[EXCERPTED RECORDS Boundary: Start]
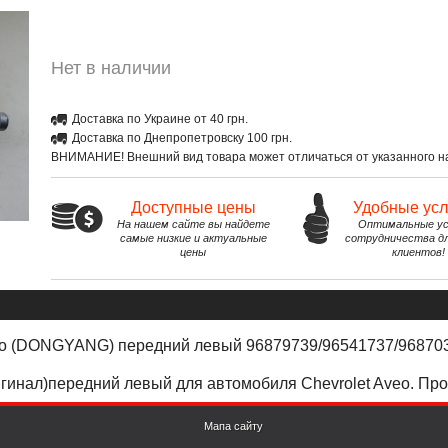
Нет в наличии
Доставка по Украине от 40 грн.
Доставка по Днепропетровску 100 грн.
ВНИМАНИЕ! Внешний вид товара может отличаться от указанного на
Доступные цены
Удобные ус
На нашем сайте вы найдете
Оптимальные ус
самые низкие и актуальные
сотрудничества д
цены
клиентов!
ео (DONGYANG) передний левый 96879739/96541737/96870
гинал)передний левый для автомобиля Chevrolet Aveo. П
Мапа сайту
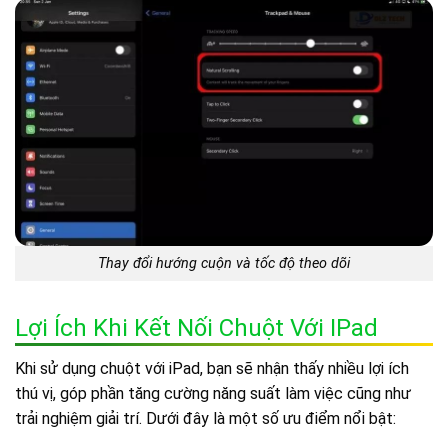
Thay đổi hướng cuộn và tốc độ theo dõi
Lợi Ích Khi Kết Nối Chuột Với IPad
Khi sử dụng chuột với iPad, bạn sẽ nhận thấy nhiều lợi ích
thú vị, góp phần tăng cường năng suất làm việc cũng như
trải nghiệm giải trí. Dưới đây là một số ưu điểm nổi bật:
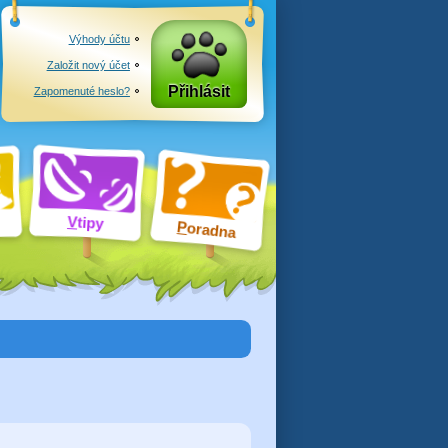
Výhody účtu
Založit nový účet
Přihlásit
Zapomenuté heslo?
V
tipy
P
oradna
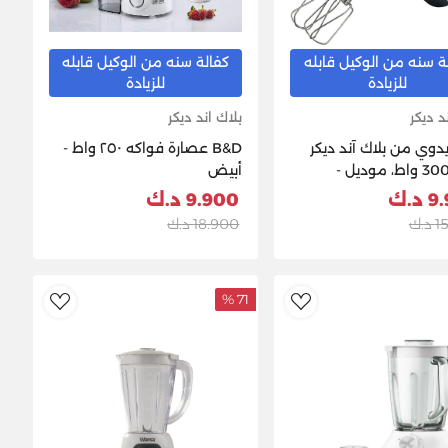
ة سنه من الوكيل قابله
كفالة سنه من الوكيل قابله
للزيادة
للزيادة
د ديكر
بلاك اند ديكر
دوي من بلاك آند ديكر
B&D عصارة فواكه ٢٥٠ واط -
بقوة 300 واط، موديل -
أبيض
M35
د.ك
9.900 د.ك
.ك
18.900 د.ك
71 %
ishlist
AddToWishlist
Ad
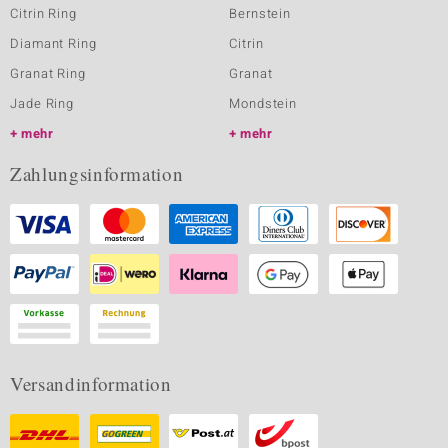
Citrin Ring
Bernstein
Diamant Ring
Citrin
Granat Ring
Granat
Jade Ring
Mondstein
mehr
mehr
Zahlungsinformation
Versandinformation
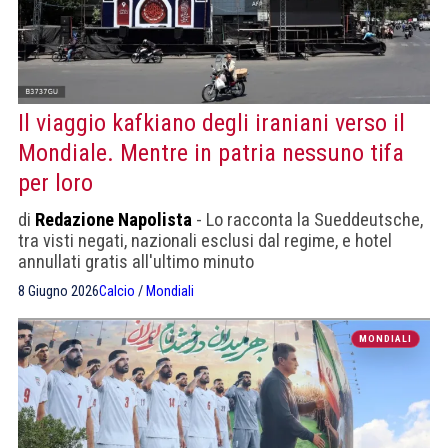
Il viaggio kafkiano degli iraniani verso il
Mondiale. Mentre in patria nessuno tifa
per loro
di
Redazione Napolista
- Lo racconta la Sueddeutsche,
tra visti negati, nazionali esclusi dal regime, e hotel
annullati gratis all'ultimo minuto
8 Giugno 2026
Calcio
/
Mondiali
MONDIALI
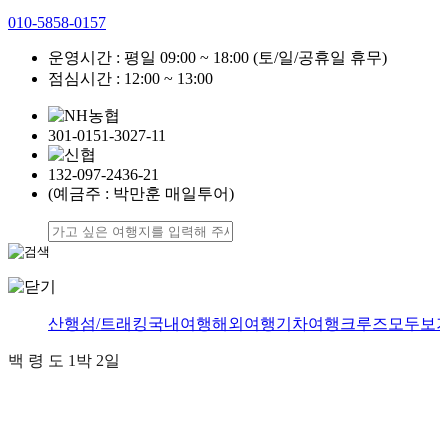
010-5858-0157
운영시간 : 평일 09:00 ~ 18:00
(토/일/공휴일 휴무)
점심시간 : 12:00 ~ 13:00
301-0151-3027-11
132-097-2436-21
(예금주 : 박만훈 매일투어)
산행
섬/트래킹
국내여행
해외여행
기차여행
크루즈
모두보
백 령 도 1박 2일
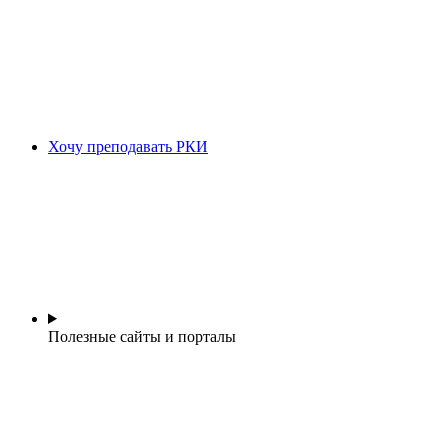
Хочу преподавать РКИ
Полезные сайты и порталы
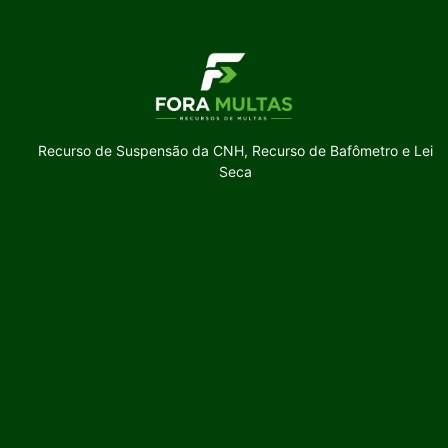
Recurso de Suspensão da CNH, Recurso de Bafômetro e Lei
Seca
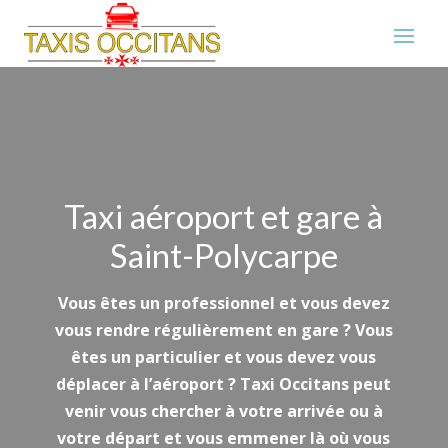
Taxi aéroport et gare à
Saint-Polycarpe
Vous êtes un professionnel et vous devez
vous rendre régulièrement en gare ? Vous
êtes un particulier et vous devez vous
déplacer à l’aéroport ? Taxi Occitans peut
venir vous chercher à votre arrivée ou à
votre départ et vous emmener là où vous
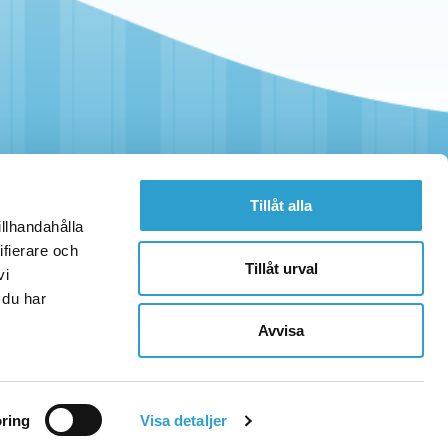
Tillåt alla
illhandahålla
ifierare och
Tillåt urval
vi
 du har
Avvisa
ring
Visa detaljer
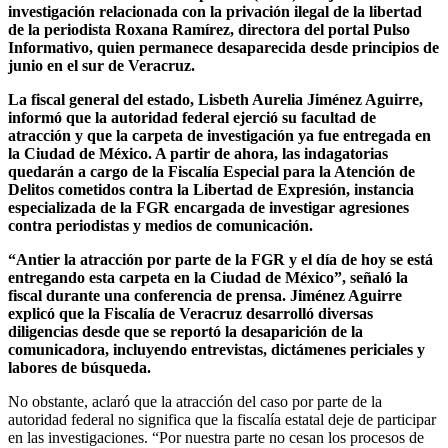
investigación relacionada con la privación ilegal de la libertad
de la periodista Roxana Ramírez, directora del portal Pulso
Informativo, quien permanece desaparecida desde principios de
junio en el sur de Veracruz.
La fiscal general del estado, Lisbeth Aurelia Jiménez Aguirre,
informó que la autoridad federal ejerció su facultad de
atracción y que la carpeta de investigación ya fue entregada en
la Ciudad de México. A partir de ahora, las indagatorias
quedarán a cargo de la Fiscalía Especial para la Atención de
Delitos cometidos contra la Libertad de Expresión, instancia
especializada de la FGR encargada de investigar agresiones
contra periodistas y medios de comunicación.
“Antier la atracción por parte de la FGR y el día de hoy se está
entregando esta carpeta en la Ciudad de México”, señaló la
fiscal durante una conferencia de prensa. Jiménez Aguirre
explicó que la Fiscalía de Veracruz desarrolló diversas
diligencias desde que se reportó la desaparición de la
comunicadora, incluyendo entrevistas, dictámenes periciales y
labores de búsqueda.
No obstante, aclaró que la atracción del caso por parte de la
autoridad federal no significa que la fiscalía estatal deje de participar
en las investigaciones. “Por nuestra parte no cesan los procesos de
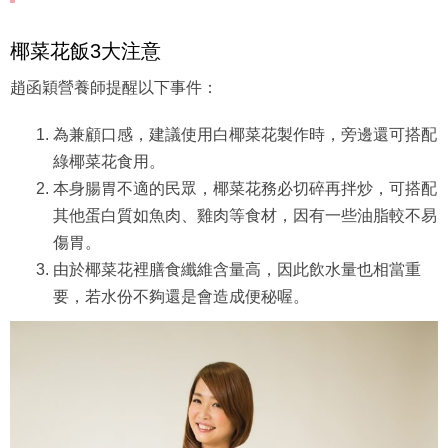
看起來也與白飯非常相似！（圖片來源：
sammi_chengsauman@Instagram）
椰菜花飯3大注意
趙函穎營養師提醒以下事件：
為兼顧口感，建議使用白椰菜花製作時，旁邊還可搭配
綠椰菜花食用。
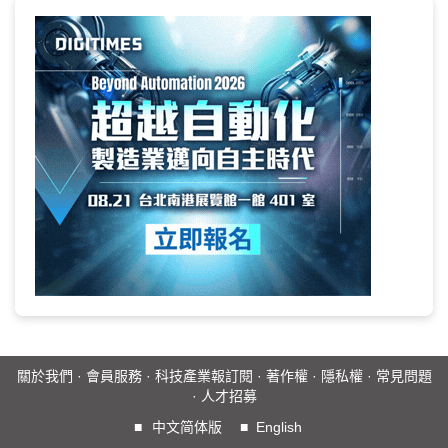
關於我們
·
會員服務
·
科技產業報訂閱
·
著作權
·
隱私權
·
常見問題
·
人才招募
■
中文简体版
■
English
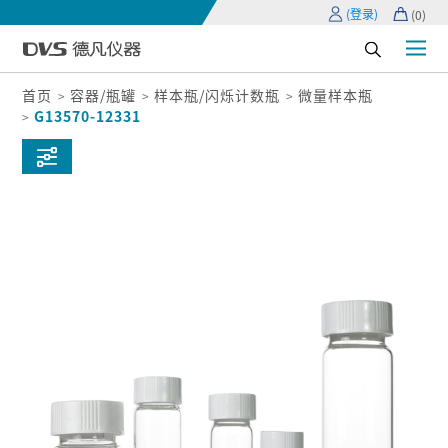
(登录)
(
0
)
首页
容器/瓶罐
样本瓶/闪烁计数瓶
微量样本瓶
G13570-12331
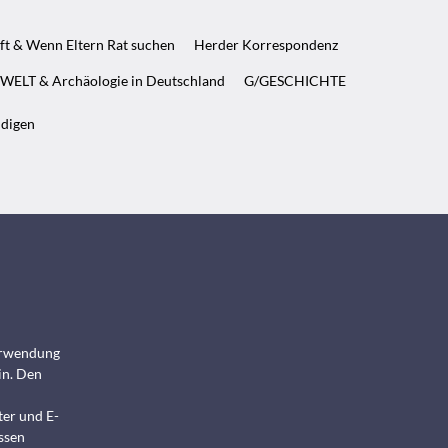
ft & Wenn Eltern Rat suchen
Herder Korrespondenz
WELT & Archäologie in Deutschland
G/GESCHICHTE
ndigen
Verwendung
in. Den
ter und E-
ssen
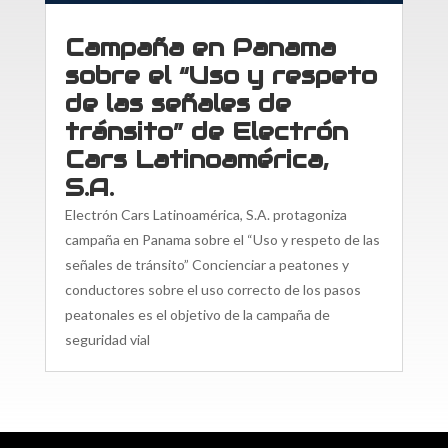
Campaña en Panama
sobre el “Uso y respeto
de las señales de
tránsito” de Electrón
Cars Latinoamérica,
S.A.
Electrón Cars Latinoamérica, S.A. protagoniza
campaña en Panama sobre el “Uso y respeto de las
señales de tránsito” Concienciar a peatones y
conductores sobre el uso correcto de los pasos
peatonales es el objetivo de la campaña de
seguridad vial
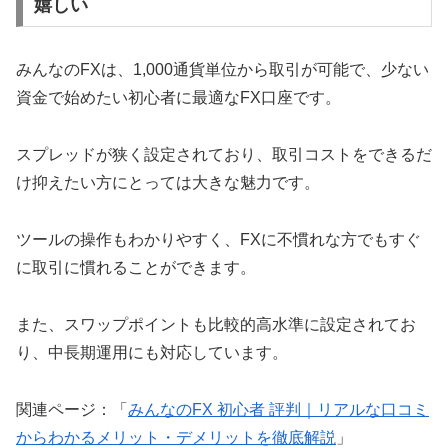
嬉しい
みんなのFXは、1,000通貨単位から取引が可能で、少ない
資金で始めたい初心者に最適なFX口座です。
スプレッドが狭く設定されており、取引コストをできるだ
け抑えたい方にとっては大きな魅力です。
ツールの操作もわかりやすく、FXに不慣れな方でもすぐ
に取引に慣れることができます。
また、スワップポイントも比較的高水準に設定されてお
り、中長期運用にも対応しています。
関連ページ：「
みんなのFX 初心者 評判｜リアルな口コミ
からわかるメリット・デメリットを徹底解説
」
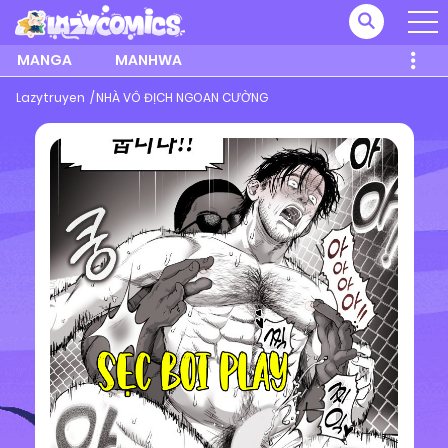
MANGA
MANHWA
Lazytruyen
NHÀ VÔ ĐỊCH NGOAN CƯỜNG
[EXCERPTED RECORDS Boundary: End]
» **YOUR TASK**:
Your answer must be an exact copy of the records, minus any pictures.

» **ANSWER AREA**:
Нет в наличии
Доставка по Украине от 40 грн.
Доставка по Днепропетровску 100 грн.
ВНИМАНИЕ! Внешний вид товара может отличаться от указанного на
Доступные цены
Удобные ус
На нашем сайте вы найдете
Оптимальные ус
самые низкие и актуальные
сотрудничества д
цены
клиентов!
ео (DONGYANG) передний левый 96879739/96541737/96870
гинал)передний левый для автомобиля Chevrolet Aveo. П
Мапа сайту
Thay đổi hướng cuộn và tốc độ theo dõi
Lợi Ích Khi Kết Nối Chuột Với IPad
Khi sử dụng chuột với iPad, bạn sẽ nhận thấy nhiều lợi ích
thú vị, góp phần tăng cường năng suất làm việc cũng như
trải nghiệm giải trí. Dưới đây là một số ưu điểm nổi bật:
Výhody účtu
Založit nový účet
Přihlásit
Zapomenuté heslo?
V
tipy
P
oradna
ة سنه من الوكيل قابله
كفالة سنه من الوكيل قابله
للزيادة
للزيادة
د ديكر
بلاك اند ديكر
دوي من بلاك آند ديكر
B&D عصارة فواكه ٢٥٠ واط -
بقوة 300 واط، موديل -
أبيض
M35
د.ك
9.900 د.ك
.ك
18.900 د.ك
71 %
ishlist
AddToWishlist
Ad
Citrin Ring
Bernstein
Diamant Ring
Citrin
Granat Ring
Granat
Jade Ring
Mondstein
mehr
mehr
Zahlungsinformation
Versandinformation
Il viaggio kafkiano degli iraniani verso il
Mondiale. Mentre in patria nessuno tifa
per loro
di
Redazione Napolista
- Lo racconta la Sueddeutsche,
tra visti negati, nazionali esclusi dal regime, e hotel
annullati gratis all'ultimo minuto
8 Giugno 2026
Calcio
/
Mondiali
MONDIALI
010-5858-0157
운영시간 : 평일 09:00 ~ 18:00
(토/일/공휴일 휴무)
점심시간 : 12:00 ~ 13:00
301-0151-3027-11
132-097-2436-21
(예금주 : 박만훈 매일투어)
산행
섬/트래킹
국내여행
해외여행
기차여행
크루즈
모두보
백 령 도 1박 2일
Хочу преподавать РКИ
Полезные сайты и порталы
Recurso de Suspensão da CNH, Recurso de Bafômetro e Lei
Seca
Taxi aéroport et gare à
Saint-Polycarpe
Vous êtes un professionnel et vous devez
vous rendre régulièrement en gare ? Vous
êtes un particulier et vous devez vous
déplacer à l’aéroport ? Taxi Occitans peut
venir vous chercher à votre arrivée ou à
votre départ et vous emmener là où vous
Tillåt alla
illhandahålla
ifierare och
Tillåt urval
vi
 du har
Avvisa
ring
Visa detaljer
investigación relacionada con la privación ilegal de la libertad
de la periodista Roxana Ramírez, directora del portal Pulso
Informativo, quien permanece desaparecida desde principios de
junio en el sur de Veracruz.
La fiscal general del estado, Lisbeth Aurelia Jiménez Aguirre,
informó que la autoridad federal ejerció su facultad de
atracción y que la carpeta de investigación ya fue entregada en
la Ciudad de México. A partir de ahora, las indagatorias
quedarán a cargo de la Fiscalía Especial para la Atención de
Delitos cometidos contra la Libertad de Expresión, instancia
especializada de la FGR encargada de investigar agresiones
contra periodistas y medios de comunicación.
“Antier la atracción por parte de la FGR y el día de hoy se está
entregando esta carpeta en la Ciudad de México”, señaló la
fiscal durante una conferencia de prensa. Jiménez Aguirre
explicó que la Fiscalía de Veracruz desarrolló diversas
diligencias desde que se reportó la desaparición de la
comunicadora, incluyendo entrevistas, dictámenes periciales y
labores de búsqueda.
No obstante, aclaró que la atracción del caso por parte de la
autoridad federal no significa que la fiscalía estatal deje de participar
en las investigaciones. “Por nuestra parte no cesan los procesos de
看起來也與白飯非常相似！（圖片來源：
sammi_chengsauman@Instagram）
椰菜花飯3大注意
趙函穎營養師提醒以下事件：
為兼顧口感，建議使用白椰菜花製作時，旁邊還可搭配
綠椰菜花食用。
關於我們
·
會員服務
·
科技產業報訂閱
·
著作權
·
隱私權
·
常見問題
·
人才招募
■
中文简体版
■
English
(登录)
(
0
)
首页
容器/瓶罐
样本瓶/闪烁计数瓶
微量样本瓶
G13570-12331
ft & Wenn Eltern Rat suchen
Herder Korrespondenz
WELT & Archäologie in Deutschland
G/GESCHICHTE
ndigen
Verwendung
in. Den
ter und E-
ssen
Campaña en Panama
sobre el “Uso y respeto
de las señales de
tránsito” de Electrón
Cars Latinoamérica,
S.A.
Electrón Cars Latinoamérica, S.A. protagoniza
campaña en Panama sobre el “Uso y respeto de las
señales de tránsito” Concienciar a peatones y
conductores sobre el uso correcto de los pasos
peatonales es el objetivo de la campaña de
seguridad vial
嬉しい
みんなのFXは、1,000通貨単位から取引が可能で、少ない
資金で始めたい初心者に最適なFX口座です。
スプレッドが狭く設定されており、取引コストをできるだ
け抑えたい方にとっては大きな魅力です。
ツールの操作もわかりやすく、FXに不慣れな方でもすぐ
に取引に慣れることができます。
また、スワップポイントも比較的高水準に設定されてお
り、中長期運用にも対応しています。
関連ページ：「
みんなのFX 初心者 評判｜リアルな口コミ
からわかるメリット・デメリットを徹底解説
」
MANGA
MANHWA
Lazytruyen
NHÀ VÔ ĐỊCH NGOAN CƯỜNG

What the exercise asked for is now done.